I leaned on Dorian’s arm as he escorted me up the walk to his bone-white mansion, its classical symmetry standing in merciless perfection over the garden, with its walls of holly and rigidly trimmed boxwood borders along the paths and flowerbeds. Everything was carefully controlled, any hint of unruliness mercilessly lopped off, as if there was a danger in the least unconformity.
We went up the front steps to the portico. Expecting the butler, I was surprised to see an unfamiliar woman open the door. From the power that rolled out from her and her unnatural beauty, with her flawless ebony skin and her slanting almond eyes, she was vampire, not human.
So, I thought, my brain still muddled with exhaustion. Some vampires are black.
I didn’t know whether that should be a surprise, since I still didn’t know where the hell vampires came from in the first place. All I knew was that they’d never been human, and humans could never become vampires.

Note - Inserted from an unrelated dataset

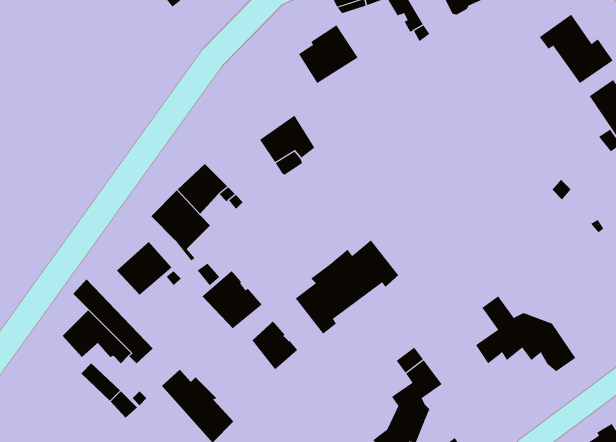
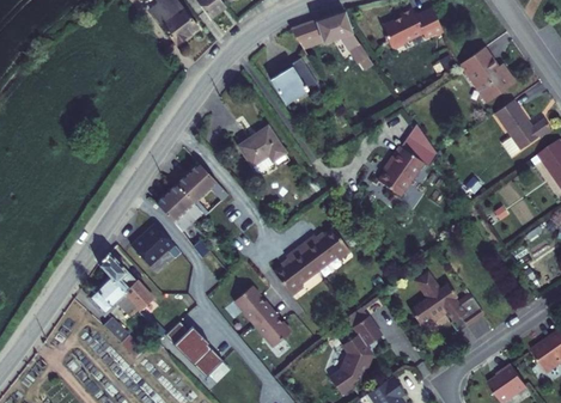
building: none -> [377,121,438,196]
building: [201,270,262,329] -> none
building: none -> [254,307,291,344]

“They’re assembling in the ballroom,” she said without introduction when we stepped inside. She didn’t even look at me. “It will be another half hour before they’re ready for the proving.”
She didn’t affect me the same way Dorian did. I wondered if it was because she was female or due to some side effect of my bond.
Dorian’s mouth pressed very briefly in a hard line before her relaxed into his usual marble impassivity. “Very well. We will be there.”
The vampire—agnate—raised her eyebrows. “We?”